(Source data)
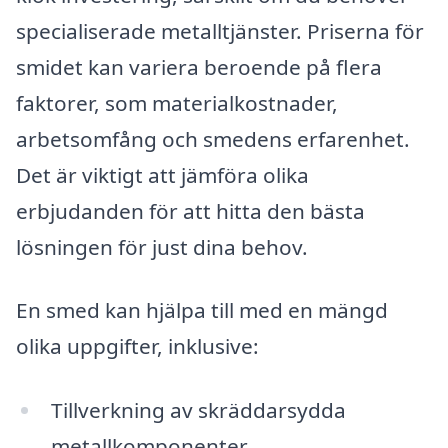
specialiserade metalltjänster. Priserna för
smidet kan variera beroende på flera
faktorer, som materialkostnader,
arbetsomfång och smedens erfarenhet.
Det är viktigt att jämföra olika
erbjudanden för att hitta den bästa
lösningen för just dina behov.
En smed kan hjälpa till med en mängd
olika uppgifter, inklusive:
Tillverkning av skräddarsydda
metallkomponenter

▶ [Task details]
Whenever a line of the data above includes the word "olika", copy that line.

▶ [Response box]
Det är viktigt att jämföra olika
olika uppgifter, inklusive:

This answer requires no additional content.